> [Document excerpt]:
⟨

Acquiring A Taste For Vintage — A ZRC Diver Once Owned By A Member Of The French Air Force
Brands that share their backstories and celebrate their history, particularly with public exhibitions and museums, serve to inspire the next generation of watch enthusiasts. Here is one such story. If you’ve ever seen a vintage watch and been completely mesmerized, I’m sure that this story will strike a chord.
It is no surprise that we here at Fratello have a fondness for Omega. Our founder RJ has a pretty amazing collection, and we often feature watch reviews from the brand on our site. Oh, and don’t forget #SpeedyTuesday! There is another great thing about Omega (and several other brands that come to mind, including IWC), and that is an open celebration of its past with the establishment of a museum. These places serve not only to honor the brand’s historical endeavors but also to help educate the broader public about watchmaking. For one young collector and enthusiast in Melbourne, Australia, it was a visit to one of these museums that sparked his love of all things vintage watches.

⟩

> [What you need to do]:
1/ Translate this sentence from the ZRC diver article into Spanish: "These places serve not only to honor the brand’s historical endeavors but also to help educate the broader public about watchmaking."
2/ Reproduce word for word the passage of the ZRC diver article that begins with the words "Acquiring A Taste" and ends with "strike a chord.".

> [Data provided]:
⟨

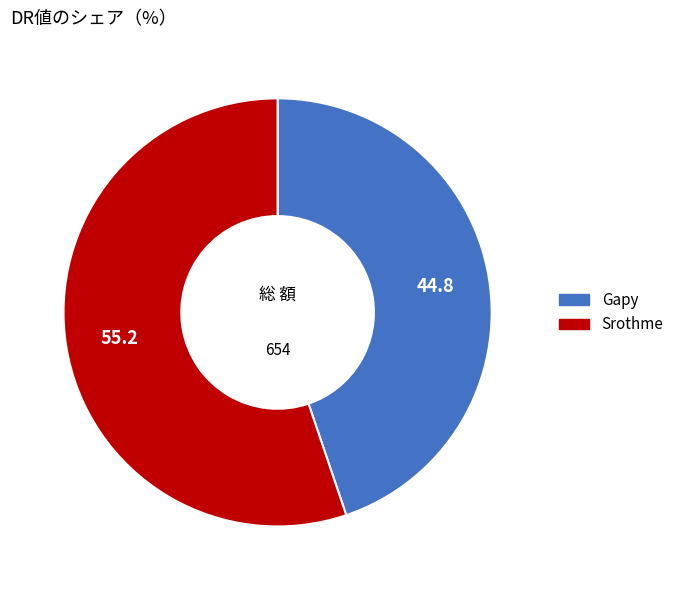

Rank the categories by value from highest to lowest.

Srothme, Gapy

⟩
⟨

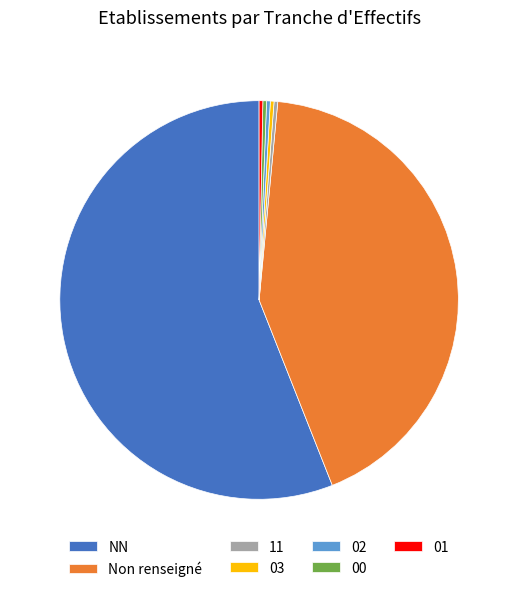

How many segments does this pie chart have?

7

⟩

> [Answers to the exercise]:
1/ Estos lugares sirven no solo para honrar los esfuerzos históricos de la marca, sino también para ayudar a educar al público en general sobre la relojería.

2/
Acquiring A Taste For Vintage — A ZRC Diver Once Owned By A Member Of The French Air Force
Brands that share their backstories and celebrate their history, particularly with public exhibitions and museums, serve to inspire the next generation of watch enthusiasts. Here is one such story. If you’ve ever seen a vintage watch and been completely mesmerized, I’m sure that this story will strike a chord.